> _WORK REQUEST A_
Find every line in the entries that contains the string "Acessórios", and copy each such line. Case counts.

> _PASSAGE_
*** Block opens ***
Character in The Legend of Zelda game series

 (/ˈsaɪdɒn/ SY-don-') is a fictional character in Nintendo's The Legend of Zelda series. He first appeared as a major character in The Legend of Zelda: Breath of the Wild. He reappears as a playable character in the hack-and-slash video game Hyrule Warriors: Age of Calamity and as a non-playable character in The Legend of Zelda: Tears of the Kingdom. Sidon is the prince and eventual king of the amphibious Zora and younger brother of Mipha, one of the four Champions who helped Princess Zelda and Link fight Calamity Ganon. In Breath of the Wild, Sidon helps Link to reach Divine Beast Vah Ruta so he can defeat Waterblight Ganon and free it from Ganon's control. Since his debut, Sidon has received an overwhelmingly positive reception from both fans and critics. He was designed by Yuko Miyakawa, who gave him grey skin and a hammerhead shark motif, though his skin was changed both due to blending issues and to match his skin color with Mipha's. Due to his personality, he has achieved a large fan following and has also been the subject of fan art and Internet memes on social media.

==Concept and creation==
Sidon was designed by Yuko Miyakawa for The Legend of Zelda: Breath of the Wild, asked to him a "passionate, dignified, and powerful character with a stronger physique than other Zora." She gave him a hammerhead shark design on his head, and his design ultimately lead to the game development staff giving him an in-universe fan club. He was initially grey, but this was changed for multiple reasons, including the fact that it is rainy in Zora's Domain when you first meet him, and a desire to make him resemble his older sister, Mipha. Sidon has the typical design traits of the Zora, being a humanoid with features resembling a fish. He is primarily red or dark pink in colour, with a tail fin sprouting from the top of his head. As a member of the Zora race, Sidon is taller than the average Hyrulean, but is also tall by Zora standards. Due to the slow age rate of the Zora, Sidon is considered a young man despite being over 100 years old. Like other Zora, Sidon wears little clothing, but his attire features several items that reflect his status as prince of the Zora, such as his scarf, epaulettes, bracelets, and belt.

Sidon's Japanese name, (シド, Shido), is derived from the notes ti do in the solfege, alongside Mipha (ミファー, Mifā) being named for the notes mi fa (as well as other Zora characters having names derived from music terminology). According to sound director Hajime Wakai and composer Yasuaki Iwata, both of these pairs of notes were intentionally used to create the siblings' respective musical themes and used as leitmotifs elsewhere.

Sidon is the prince of the Zora and a leader of its people, sporting a friendly, brave, and optimistic personality, reflected in his tendency to strike poses during gameplay. He has also been noted for his muscular physique and smile, which have resulted in many fans treating him like a heart-throb. When designing his personality, producer Eiji Aonuma and game director Hidemaro Fujibayashi described him as "overly enthusiastic at first," feeling it was "too much" until they improved it, at which point they grew to love his character. They were unsurprised by how popular he became. Sidon is the son of King Dorephan, the ruler of Zora's Domain, which makes him next in line as ruler. He displays a great deal of respect for his older deceased sister, Mipha, which provides an emotional element to his storyline.
*** Block closes ***
> _WORK REQUEST B_
Using the passage on Sidon above, decide whether each statement below agrees with it. Give yes or no for each, together with the deciding words from the passage in quotation marks. (i) Sidon was designed by Yuko Miyakawa. (ii) Sidon is the older brother of Mipha. (iii) Sidon is a playable character in The Legend of Zelda: Tears of the Kingdom.

> _INPUT DATA_
*** Block opens ***
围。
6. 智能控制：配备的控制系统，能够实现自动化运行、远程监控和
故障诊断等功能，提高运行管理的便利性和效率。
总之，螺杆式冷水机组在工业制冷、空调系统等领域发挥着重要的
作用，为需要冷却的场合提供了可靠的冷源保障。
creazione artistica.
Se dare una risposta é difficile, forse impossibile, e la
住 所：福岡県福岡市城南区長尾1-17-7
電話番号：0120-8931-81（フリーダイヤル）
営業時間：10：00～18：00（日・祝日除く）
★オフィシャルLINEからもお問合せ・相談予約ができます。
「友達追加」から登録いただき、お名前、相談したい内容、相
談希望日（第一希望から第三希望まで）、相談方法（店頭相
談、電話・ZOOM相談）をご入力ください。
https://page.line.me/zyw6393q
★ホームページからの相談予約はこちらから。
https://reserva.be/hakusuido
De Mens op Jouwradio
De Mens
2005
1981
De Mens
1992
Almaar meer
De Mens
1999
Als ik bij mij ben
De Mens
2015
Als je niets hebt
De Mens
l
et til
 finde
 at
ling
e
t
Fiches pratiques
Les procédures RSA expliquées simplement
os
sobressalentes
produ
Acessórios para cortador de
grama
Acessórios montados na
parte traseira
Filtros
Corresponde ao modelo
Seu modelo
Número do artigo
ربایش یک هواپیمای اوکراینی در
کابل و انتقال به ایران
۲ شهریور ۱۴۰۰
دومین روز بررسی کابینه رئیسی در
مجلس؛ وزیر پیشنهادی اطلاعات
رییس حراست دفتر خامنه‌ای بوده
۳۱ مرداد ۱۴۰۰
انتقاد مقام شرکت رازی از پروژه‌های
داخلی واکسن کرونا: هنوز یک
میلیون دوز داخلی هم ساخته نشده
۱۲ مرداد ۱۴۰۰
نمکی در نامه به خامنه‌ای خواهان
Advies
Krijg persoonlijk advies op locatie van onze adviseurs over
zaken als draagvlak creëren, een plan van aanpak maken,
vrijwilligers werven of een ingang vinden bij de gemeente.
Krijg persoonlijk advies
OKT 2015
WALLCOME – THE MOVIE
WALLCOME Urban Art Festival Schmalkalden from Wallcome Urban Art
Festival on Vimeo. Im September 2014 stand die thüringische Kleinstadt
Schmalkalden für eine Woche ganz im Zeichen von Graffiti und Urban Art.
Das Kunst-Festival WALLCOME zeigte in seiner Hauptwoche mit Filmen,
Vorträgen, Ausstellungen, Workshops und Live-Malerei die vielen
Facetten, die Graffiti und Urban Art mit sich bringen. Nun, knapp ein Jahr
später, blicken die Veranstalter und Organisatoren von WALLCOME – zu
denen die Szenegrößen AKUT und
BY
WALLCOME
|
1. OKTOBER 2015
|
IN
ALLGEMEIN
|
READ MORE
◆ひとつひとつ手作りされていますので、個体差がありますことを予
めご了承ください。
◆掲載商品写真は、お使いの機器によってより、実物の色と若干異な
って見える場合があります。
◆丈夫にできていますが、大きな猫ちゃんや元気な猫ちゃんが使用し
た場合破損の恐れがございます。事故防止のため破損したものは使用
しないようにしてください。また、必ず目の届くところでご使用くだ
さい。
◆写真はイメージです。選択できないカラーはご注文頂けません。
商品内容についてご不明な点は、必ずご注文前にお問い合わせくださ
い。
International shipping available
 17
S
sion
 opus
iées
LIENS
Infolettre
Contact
*** Block closes ***
> _EXERCISE OUTPUT A_
Acessórios para cortador de
Acessórios montados na

> _EXERCISE OUTPUT B_
(i) Yes: "Sidon was designed by Yuko Miyakawa for The Legend of Zelda: Breath of the Wild"
(ii) No: "younger brother of Mipha"
(iii) No: "as a non-playable character in The Legend of Zelda: Tears of the Kingdom"